Emba: When we talk to younger adults about this, there’s already beginning to be a realization that maybe the online world and all these technologies have not been great for us. We’re seeing Gen Z and Gen Alpha pushing back a little bit on smartphones, on being online all the time, and noting the importance of the real world. I think that’s wonderful. We should continue to encourage this kind of thought, this idea that the real is what is out there in real life, not what you’re seeing on a screen.

We also need to talk more about the importance of personal creativity and the ability to use your own mind and imagination—to have your own thoughts that are not handed to you by a company that does not have your best interests at heart. I think kids can understand the importance of being able to think with their own brains and develop that usage. 

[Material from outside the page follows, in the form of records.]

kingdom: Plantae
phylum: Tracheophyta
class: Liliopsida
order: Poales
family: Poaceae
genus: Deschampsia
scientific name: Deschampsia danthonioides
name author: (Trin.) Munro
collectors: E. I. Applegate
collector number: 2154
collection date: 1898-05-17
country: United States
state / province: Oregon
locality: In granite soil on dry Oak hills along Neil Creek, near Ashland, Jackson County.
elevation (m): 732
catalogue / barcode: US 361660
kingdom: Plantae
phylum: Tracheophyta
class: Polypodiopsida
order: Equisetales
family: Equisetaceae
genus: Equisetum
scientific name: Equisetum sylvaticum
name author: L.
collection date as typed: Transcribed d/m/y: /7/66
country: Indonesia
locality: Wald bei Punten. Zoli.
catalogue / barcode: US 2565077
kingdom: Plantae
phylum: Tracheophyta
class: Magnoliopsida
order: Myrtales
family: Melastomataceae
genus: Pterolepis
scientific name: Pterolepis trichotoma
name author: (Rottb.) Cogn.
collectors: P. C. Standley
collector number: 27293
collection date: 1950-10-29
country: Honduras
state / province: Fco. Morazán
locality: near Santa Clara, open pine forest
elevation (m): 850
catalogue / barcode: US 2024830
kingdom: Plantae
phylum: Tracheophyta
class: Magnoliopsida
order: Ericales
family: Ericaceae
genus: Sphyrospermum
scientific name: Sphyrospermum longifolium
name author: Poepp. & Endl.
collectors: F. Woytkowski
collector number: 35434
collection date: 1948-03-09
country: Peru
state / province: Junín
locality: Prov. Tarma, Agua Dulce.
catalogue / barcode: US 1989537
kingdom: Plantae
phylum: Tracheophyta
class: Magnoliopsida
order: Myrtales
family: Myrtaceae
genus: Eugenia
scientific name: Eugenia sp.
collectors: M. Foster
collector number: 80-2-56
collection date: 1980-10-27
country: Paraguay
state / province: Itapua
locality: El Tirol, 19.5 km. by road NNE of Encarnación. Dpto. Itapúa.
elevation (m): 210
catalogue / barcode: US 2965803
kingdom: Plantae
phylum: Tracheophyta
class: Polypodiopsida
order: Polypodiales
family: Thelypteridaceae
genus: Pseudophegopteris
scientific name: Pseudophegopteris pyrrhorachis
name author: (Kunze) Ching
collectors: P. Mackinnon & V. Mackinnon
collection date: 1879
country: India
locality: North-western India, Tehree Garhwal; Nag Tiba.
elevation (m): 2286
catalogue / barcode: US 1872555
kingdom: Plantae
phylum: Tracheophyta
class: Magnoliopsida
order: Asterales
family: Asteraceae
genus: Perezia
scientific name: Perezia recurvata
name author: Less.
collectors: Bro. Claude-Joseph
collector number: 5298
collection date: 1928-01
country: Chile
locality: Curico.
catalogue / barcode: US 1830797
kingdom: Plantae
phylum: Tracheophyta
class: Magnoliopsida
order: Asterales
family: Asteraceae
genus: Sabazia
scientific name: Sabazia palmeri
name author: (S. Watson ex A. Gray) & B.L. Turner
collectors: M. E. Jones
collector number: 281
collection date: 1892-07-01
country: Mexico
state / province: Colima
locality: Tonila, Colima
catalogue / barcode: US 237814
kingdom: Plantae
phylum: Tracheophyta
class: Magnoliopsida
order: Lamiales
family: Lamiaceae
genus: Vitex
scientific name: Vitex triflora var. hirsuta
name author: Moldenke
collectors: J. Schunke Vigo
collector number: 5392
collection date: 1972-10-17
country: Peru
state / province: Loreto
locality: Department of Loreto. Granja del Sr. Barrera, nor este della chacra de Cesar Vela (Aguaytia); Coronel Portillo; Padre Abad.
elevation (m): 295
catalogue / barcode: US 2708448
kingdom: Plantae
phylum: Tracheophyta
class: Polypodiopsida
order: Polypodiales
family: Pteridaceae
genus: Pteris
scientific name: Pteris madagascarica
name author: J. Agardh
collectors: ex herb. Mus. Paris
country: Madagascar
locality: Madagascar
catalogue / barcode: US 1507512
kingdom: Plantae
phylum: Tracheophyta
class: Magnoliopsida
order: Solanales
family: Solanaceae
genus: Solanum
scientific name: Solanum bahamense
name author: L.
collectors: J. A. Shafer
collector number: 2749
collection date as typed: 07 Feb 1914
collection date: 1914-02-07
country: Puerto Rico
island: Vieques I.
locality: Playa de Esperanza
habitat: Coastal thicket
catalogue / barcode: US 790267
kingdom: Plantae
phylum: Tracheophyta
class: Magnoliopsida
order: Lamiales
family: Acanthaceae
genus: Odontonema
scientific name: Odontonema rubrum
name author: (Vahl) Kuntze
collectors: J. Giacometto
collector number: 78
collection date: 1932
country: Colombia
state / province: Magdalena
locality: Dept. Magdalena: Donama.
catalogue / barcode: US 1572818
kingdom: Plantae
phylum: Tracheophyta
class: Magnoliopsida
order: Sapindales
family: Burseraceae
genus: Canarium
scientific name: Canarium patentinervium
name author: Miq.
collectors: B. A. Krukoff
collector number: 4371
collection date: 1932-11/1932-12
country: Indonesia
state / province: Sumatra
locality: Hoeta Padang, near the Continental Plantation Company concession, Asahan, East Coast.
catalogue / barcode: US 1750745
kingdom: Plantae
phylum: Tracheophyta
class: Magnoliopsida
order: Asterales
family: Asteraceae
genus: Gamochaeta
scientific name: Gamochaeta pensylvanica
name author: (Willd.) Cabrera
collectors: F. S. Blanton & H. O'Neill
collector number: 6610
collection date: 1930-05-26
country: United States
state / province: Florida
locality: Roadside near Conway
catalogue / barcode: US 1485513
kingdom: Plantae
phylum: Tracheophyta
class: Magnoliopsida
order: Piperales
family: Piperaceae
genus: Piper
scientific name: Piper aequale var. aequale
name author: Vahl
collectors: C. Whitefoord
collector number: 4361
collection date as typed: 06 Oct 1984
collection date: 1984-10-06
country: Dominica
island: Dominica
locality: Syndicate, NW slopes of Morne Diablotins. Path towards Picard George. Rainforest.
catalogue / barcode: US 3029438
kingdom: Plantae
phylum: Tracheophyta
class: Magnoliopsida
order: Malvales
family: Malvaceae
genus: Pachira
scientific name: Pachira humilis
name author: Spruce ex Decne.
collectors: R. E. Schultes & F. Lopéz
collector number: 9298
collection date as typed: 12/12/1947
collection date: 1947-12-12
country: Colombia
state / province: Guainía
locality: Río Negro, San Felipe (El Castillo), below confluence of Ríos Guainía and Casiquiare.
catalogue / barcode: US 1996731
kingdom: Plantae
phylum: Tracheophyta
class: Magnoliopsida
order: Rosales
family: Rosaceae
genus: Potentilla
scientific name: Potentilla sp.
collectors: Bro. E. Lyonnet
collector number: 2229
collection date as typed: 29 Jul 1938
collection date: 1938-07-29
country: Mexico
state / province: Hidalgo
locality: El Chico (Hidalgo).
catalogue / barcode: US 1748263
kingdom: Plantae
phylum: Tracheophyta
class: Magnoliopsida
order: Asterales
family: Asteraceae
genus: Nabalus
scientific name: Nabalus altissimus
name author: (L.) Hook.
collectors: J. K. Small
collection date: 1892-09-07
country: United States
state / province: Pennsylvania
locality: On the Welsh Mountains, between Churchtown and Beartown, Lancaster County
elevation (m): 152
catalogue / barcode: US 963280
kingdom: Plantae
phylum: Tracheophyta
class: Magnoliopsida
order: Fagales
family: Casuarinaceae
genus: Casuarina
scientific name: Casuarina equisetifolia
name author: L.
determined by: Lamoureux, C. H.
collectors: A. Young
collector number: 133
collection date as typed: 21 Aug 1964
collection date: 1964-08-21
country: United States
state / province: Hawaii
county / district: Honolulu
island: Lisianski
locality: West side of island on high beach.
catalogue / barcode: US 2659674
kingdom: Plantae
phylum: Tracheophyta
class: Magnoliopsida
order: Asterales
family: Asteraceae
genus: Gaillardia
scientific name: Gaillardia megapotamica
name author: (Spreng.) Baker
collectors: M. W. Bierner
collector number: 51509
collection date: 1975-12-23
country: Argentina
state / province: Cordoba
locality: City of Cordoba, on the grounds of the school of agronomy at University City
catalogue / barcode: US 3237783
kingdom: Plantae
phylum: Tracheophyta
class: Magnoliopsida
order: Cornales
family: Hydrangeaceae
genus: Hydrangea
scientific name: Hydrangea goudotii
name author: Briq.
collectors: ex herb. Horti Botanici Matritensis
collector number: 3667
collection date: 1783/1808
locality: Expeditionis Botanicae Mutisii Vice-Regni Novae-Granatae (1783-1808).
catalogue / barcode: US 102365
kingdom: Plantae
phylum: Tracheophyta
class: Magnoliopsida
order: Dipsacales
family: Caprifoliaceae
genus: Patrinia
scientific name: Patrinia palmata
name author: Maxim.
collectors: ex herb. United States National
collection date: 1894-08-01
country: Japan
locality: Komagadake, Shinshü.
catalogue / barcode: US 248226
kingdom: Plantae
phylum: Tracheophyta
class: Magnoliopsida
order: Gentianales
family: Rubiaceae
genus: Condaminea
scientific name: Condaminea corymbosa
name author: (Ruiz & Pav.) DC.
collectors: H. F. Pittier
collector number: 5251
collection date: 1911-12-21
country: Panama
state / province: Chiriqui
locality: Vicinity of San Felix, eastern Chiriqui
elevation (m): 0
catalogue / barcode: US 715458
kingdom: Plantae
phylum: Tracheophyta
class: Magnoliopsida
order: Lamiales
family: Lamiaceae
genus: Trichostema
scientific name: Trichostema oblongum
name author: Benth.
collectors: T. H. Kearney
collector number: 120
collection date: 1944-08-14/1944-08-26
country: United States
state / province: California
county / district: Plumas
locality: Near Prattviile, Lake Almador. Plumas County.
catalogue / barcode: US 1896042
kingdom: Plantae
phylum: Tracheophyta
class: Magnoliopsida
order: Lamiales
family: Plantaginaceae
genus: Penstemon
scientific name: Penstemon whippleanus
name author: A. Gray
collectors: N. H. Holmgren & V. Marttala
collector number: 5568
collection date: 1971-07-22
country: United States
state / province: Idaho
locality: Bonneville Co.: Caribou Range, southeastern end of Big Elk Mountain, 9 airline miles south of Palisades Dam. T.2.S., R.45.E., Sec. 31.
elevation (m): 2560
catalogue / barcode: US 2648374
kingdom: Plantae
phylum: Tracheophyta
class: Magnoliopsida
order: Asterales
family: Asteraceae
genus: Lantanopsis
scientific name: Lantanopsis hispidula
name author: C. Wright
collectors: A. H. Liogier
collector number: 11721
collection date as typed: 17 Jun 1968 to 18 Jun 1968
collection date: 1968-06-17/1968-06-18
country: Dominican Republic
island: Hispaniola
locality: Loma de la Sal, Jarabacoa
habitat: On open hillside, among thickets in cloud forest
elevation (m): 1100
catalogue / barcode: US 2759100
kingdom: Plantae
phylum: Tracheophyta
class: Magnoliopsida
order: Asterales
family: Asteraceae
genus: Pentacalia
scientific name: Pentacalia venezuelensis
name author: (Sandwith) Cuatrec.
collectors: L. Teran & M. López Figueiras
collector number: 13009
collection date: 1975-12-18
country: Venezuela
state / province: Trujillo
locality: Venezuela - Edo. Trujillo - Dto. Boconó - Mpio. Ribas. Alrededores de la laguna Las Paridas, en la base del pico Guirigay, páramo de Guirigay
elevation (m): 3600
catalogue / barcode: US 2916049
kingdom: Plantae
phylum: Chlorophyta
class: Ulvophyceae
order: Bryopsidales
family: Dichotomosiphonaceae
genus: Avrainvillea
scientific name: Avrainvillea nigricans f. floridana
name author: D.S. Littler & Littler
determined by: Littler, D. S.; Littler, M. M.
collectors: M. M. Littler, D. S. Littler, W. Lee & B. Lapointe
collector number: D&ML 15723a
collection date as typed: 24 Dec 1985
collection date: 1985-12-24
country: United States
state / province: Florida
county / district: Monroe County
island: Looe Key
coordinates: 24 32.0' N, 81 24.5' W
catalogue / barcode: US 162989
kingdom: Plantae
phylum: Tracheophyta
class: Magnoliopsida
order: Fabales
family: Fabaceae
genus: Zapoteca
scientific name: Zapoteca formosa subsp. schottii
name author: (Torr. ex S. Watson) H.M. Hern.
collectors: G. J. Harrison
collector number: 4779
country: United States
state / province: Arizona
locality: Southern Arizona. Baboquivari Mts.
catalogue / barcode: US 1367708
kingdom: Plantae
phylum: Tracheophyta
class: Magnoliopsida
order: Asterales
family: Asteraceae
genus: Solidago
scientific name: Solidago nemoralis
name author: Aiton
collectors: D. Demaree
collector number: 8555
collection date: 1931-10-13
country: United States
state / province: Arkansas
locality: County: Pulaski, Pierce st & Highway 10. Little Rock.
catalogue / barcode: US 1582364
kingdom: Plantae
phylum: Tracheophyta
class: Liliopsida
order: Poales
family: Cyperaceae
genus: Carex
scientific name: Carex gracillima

We’re going to have to continue to find ways to talk about, in a pluralistic society, the dignity and worth of every human person. That humans are worth more than machines and should not be abused. That we have a responsibility to grow and support each other as humans made in the image of God. That we are supposed to be masters of technology, not let technology master us. That’s beginning to feel like a harder sell in an environment that suggests if you aren’t good at using this, if you aren’t online, if you aren’t on this platform, you’re left out, you’re going to fall behind. We need to continue to talk about how the most real person is the person who lives in the world, in contact with others. 

Moore: We’re really at a point where there is a genuine question of wisdom. What do we individually do? I don’t have the authority to bind anybody’s conscience on that except to say that is a question that we all ought to be asking. 

Emba: I’ve found that often when I am disgusted by a site and its behavior and I choose to leave it for some period of time, I’m pleasantly surprised at how much I don’t need to be there. My life is not impacted by not checking in on this website that’s designed to steal my attention several times a day. In fact, it’s better. If there are family members or friends who I have on these platforms, maybe I should call them. Maybe I should send them a note.

It’s very easy to say, I need to be here. I need to be doing this. Again, this feeling of I don’t want to be left behind. But we’re forcing ourselves into a collective-action problem by all committing to be in this place that we don’t want to be until someone else leaves!

If we are able to give ourselves the interior freedom to make these choices for ourselves, that could have a really important impact. It’s easy to say it’s just technology, but thinking carefully about what this product is asking for, who is behind it, and what their ideals are—and if we want to be the sort of person implementing those ideals in our lives—might also give us some hints as to what we should and should not be spending our time on.